The leading character, Wei, moves to another country, away from her family. Having made a similar journey yourself, did you identified with that?
Yes, very much so. There are so many different levels of cultural shock. I think part of it is when you move away from your family and then you go back, you realise you’re just not the same person you were when you left. They have to adjust their expectations of you. Or not. think usually the clashes come when they still expect you to be a certain way. I almost feel like your DNA changes a bit, especially if you, like Wei, embrace the values of the other country rather than staying in your own little enclave. Everything changes. Your worldview changes. Therefore you have to recalibrate your relationships with your family. I think, to some extent, that happens in everybody’s lives, irrespective of whether you go to a different country. Everyone has a different relationship with their parents and grandparents when they grow up. It’s just that much more exacerbated if you move away.

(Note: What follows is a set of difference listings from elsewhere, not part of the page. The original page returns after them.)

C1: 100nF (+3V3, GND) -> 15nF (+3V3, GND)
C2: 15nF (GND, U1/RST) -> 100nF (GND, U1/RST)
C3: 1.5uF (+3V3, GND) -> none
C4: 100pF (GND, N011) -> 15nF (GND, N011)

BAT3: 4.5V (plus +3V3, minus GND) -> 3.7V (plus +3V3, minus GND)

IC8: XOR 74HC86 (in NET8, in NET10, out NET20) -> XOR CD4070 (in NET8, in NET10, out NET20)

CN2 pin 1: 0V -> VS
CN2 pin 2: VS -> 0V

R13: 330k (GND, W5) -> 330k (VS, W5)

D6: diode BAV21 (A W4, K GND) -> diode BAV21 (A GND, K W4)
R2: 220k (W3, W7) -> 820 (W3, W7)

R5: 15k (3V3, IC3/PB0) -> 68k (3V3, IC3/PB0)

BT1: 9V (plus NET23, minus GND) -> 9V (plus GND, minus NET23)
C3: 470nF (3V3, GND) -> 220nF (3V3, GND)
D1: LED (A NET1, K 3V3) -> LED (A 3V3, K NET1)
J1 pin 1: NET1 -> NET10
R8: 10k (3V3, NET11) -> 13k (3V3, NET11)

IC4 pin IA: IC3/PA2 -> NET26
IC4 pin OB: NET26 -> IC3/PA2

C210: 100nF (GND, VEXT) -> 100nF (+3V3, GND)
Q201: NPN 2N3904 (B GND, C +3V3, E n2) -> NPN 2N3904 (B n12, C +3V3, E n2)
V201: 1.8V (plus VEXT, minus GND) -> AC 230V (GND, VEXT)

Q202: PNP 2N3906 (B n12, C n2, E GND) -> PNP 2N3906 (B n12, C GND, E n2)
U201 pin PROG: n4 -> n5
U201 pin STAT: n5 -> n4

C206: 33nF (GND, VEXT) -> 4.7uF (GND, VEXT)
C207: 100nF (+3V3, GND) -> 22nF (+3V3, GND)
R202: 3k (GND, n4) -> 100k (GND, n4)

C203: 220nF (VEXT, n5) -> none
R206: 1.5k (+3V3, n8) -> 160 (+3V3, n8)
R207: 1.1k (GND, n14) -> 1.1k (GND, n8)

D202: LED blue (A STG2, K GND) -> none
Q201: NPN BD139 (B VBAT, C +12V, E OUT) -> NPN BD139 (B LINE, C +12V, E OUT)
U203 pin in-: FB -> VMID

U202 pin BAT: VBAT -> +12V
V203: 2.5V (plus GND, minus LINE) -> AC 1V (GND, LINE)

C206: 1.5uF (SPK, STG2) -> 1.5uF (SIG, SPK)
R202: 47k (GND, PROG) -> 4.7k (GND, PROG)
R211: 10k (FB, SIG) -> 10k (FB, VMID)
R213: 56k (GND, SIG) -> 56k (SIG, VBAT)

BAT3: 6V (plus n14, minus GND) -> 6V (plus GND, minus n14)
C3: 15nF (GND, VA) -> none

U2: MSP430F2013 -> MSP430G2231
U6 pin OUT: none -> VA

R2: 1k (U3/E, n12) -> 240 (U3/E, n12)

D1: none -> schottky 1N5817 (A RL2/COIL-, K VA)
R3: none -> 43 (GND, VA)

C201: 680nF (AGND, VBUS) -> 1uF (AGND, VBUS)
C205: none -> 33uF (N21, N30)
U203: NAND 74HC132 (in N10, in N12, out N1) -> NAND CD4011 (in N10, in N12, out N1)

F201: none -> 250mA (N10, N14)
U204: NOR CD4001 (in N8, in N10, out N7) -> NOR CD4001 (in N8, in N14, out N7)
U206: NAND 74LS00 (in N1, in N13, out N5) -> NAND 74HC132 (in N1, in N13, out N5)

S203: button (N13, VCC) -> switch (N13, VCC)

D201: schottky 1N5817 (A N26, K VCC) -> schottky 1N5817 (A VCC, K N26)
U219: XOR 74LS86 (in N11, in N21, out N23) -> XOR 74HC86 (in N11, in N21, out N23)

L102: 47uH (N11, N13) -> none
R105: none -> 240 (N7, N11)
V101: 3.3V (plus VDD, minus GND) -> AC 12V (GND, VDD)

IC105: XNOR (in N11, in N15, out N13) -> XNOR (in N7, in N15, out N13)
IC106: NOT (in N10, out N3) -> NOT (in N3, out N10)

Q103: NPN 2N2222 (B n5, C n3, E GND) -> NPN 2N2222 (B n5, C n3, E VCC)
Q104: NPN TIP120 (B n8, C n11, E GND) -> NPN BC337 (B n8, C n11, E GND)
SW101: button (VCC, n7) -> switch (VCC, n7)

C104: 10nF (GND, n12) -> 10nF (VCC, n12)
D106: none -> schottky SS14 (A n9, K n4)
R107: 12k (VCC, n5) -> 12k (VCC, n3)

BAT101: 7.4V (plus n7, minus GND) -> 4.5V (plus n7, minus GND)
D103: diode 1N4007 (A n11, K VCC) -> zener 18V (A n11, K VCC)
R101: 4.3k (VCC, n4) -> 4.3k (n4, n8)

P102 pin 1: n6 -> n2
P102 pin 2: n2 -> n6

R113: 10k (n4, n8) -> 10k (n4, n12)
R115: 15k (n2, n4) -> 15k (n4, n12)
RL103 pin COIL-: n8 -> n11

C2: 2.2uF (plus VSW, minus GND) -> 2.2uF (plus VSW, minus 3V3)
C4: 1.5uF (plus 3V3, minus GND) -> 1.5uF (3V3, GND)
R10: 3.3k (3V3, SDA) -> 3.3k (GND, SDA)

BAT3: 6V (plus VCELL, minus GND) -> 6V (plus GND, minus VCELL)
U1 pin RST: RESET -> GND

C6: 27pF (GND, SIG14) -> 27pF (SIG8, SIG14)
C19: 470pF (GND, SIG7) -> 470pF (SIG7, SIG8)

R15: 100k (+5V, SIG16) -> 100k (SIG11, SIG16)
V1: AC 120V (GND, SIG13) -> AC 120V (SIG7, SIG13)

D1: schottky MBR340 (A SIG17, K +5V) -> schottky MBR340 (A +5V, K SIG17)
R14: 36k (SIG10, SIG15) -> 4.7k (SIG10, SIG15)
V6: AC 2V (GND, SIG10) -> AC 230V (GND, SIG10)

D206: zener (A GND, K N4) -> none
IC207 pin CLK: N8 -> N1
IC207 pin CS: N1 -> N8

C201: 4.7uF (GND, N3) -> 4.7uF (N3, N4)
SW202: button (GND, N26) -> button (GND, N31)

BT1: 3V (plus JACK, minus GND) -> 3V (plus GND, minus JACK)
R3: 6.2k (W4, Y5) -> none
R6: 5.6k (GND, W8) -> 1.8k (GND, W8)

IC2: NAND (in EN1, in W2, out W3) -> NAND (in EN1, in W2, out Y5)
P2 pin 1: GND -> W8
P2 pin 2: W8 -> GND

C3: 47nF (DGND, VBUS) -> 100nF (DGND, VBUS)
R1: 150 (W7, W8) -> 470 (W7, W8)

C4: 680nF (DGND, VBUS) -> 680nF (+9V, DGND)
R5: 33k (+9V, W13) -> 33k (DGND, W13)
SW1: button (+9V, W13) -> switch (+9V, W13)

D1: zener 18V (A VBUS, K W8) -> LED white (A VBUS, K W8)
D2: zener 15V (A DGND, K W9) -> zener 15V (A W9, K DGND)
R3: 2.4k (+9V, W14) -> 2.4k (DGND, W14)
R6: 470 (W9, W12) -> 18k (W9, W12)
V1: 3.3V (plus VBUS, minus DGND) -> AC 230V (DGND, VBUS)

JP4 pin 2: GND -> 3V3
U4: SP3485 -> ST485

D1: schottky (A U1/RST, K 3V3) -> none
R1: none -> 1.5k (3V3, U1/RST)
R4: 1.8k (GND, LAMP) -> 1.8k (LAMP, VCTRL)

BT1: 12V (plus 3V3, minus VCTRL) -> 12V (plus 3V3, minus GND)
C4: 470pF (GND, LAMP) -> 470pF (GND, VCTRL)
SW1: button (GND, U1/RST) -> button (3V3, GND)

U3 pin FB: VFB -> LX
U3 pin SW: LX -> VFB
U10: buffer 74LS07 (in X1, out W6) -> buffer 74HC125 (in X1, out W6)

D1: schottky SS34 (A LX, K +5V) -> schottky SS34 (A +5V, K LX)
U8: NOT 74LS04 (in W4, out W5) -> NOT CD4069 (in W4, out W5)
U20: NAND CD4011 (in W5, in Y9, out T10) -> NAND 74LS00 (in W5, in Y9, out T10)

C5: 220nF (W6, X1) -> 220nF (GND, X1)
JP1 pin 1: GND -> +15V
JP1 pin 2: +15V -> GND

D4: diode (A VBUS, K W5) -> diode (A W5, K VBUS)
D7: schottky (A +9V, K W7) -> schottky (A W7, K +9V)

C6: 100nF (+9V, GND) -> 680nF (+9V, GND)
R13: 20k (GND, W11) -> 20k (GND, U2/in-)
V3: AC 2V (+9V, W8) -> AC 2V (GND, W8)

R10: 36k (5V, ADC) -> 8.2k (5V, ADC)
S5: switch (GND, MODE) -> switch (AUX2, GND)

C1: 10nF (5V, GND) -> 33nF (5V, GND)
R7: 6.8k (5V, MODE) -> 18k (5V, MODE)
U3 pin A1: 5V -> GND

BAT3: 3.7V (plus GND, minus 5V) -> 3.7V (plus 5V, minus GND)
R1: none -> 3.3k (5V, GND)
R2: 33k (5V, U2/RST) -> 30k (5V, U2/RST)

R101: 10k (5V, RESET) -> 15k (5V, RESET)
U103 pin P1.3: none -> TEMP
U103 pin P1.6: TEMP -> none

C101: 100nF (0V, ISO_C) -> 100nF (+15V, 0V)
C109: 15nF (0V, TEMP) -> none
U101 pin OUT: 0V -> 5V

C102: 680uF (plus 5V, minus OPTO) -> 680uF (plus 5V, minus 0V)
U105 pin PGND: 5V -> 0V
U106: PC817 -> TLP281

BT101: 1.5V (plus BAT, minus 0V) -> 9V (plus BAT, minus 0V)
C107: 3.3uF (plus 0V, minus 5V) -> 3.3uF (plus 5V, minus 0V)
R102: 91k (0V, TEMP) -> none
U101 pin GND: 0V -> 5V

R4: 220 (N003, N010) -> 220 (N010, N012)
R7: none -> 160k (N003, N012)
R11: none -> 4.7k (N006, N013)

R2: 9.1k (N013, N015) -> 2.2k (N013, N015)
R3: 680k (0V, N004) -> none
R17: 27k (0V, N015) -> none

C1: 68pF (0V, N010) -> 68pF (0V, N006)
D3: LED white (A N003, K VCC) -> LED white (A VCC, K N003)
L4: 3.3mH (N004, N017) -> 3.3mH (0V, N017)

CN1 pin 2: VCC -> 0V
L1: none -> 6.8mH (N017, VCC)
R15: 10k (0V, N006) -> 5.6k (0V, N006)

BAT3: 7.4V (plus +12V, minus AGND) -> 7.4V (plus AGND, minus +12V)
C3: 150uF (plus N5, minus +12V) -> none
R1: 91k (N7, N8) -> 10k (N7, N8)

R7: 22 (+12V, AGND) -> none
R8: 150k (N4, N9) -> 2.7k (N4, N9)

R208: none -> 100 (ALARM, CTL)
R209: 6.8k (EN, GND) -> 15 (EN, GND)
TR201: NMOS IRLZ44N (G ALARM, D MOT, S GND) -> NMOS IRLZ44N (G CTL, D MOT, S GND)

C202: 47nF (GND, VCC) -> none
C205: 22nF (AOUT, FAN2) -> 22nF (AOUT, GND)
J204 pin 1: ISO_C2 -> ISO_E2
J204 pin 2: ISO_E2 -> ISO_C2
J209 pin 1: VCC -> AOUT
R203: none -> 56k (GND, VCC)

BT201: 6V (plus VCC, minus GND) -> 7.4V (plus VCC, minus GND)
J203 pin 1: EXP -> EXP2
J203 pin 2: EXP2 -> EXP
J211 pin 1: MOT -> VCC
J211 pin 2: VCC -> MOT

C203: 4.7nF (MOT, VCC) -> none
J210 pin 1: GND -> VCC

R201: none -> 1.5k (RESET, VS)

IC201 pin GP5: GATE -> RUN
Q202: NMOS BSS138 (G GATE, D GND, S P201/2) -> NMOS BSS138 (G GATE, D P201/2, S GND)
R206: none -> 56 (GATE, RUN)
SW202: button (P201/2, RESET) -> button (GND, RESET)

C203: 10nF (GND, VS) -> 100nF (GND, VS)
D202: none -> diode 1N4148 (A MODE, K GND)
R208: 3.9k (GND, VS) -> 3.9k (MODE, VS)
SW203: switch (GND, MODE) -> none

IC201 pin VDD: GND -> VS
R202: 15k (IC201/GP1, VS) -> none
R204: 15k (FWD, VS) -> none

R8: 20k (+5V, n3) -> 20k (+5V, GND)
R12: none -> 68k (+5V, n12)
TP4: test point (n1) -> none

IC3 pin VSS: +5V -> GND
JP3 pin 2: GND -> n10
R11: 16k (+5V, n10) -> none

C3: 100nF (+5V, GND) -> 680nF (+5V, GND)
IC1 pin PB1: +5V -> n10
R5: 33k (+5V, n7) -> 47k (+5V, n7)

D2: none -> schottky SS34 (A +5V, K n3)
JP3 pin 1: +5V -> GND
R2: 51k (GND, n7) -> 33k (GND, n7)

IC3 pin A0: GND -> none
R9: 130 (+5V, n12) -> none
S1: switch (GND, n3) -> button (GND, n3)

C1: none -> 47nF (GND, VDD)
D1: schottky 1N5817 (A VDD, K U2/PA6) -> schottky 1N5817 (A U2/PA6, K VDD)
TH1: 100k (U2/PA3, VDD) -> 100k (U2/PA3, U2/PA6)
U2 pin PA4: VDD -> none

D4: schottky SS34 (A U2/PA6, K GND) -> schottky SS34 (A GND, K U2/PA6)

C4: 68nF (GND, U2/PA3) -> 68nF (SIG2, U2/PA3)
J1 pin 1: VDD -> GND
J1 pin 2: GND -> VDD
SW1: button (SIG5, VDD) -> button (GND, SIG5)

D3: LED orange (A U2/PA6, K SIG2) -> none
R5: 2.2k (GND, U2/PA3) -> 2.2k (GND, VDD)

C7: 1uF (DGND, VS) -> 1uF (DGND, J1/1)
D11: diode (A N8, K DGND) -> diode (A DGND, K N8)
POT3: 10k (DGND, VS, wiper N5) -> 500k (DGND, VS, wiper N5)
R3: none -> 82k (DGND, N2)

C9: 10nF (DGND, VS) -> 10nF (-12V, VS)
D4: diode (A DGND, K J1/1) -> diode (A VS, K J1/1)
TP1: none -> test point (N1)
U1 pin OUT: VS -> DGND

For example, there’s an ongoing thing in the story with Lucy and Tinder, which is something that was definitely a shock for me, because sexual mores are different here than they are back home. I’m not saying that people back home are virgins until marriage, but that still is the ideal, whereas it’s no longer the ideal here.
How have the characters and story changed since those early stages?
I introduced the character of the grandmother because I wanted to look at different generations of women and the choices they made. I also introduced the ghosts, because umbrellas were such a strong concept and my main association with umbrellas is a very strong superstition that I grew up with, which is that when you enter the house, you do not open umbrellas because ghosts can smuggle their way in. I think of ghosts as a metaphor for things that are unresolved in the past, so that immediately made me think, “What’s unresolved in this family? What do the ghosts signify? What ghosts are in their closet, so to speak?” And so that spiritual element has brought a completely new dimension to the play.
There have been a lot of calls to improve East Asian representation on stage lately. Is it something you feel is starting to improve or is there still a long way to go?
You know, I don’t set out consciously to say, because I’m a British East Asian playwright, my duty is to create more roles for British East Asian actors. It just happens because those are the stories I tell, and it’s easier for me to write East Asian characters with a lot more interiority – that’s something that often comes up in my notes. So in that sense, I feel like my plays are quite different from a lot of other plays out there, where if there are East Asian characters, they tend to be quite two-dimensional.
I think there’s probably still a long way to go, and not for lack of good will, but it won’t change unless you have more playwrights like me who grew up in a different culture. It’s very hard to write about someone you perceive as a complete outsider with that kind of dimensionality. So I think there’s a lot of awareness of the problem, there’s good will and there are some good initiatives in place, but I think it’s still going to take a while.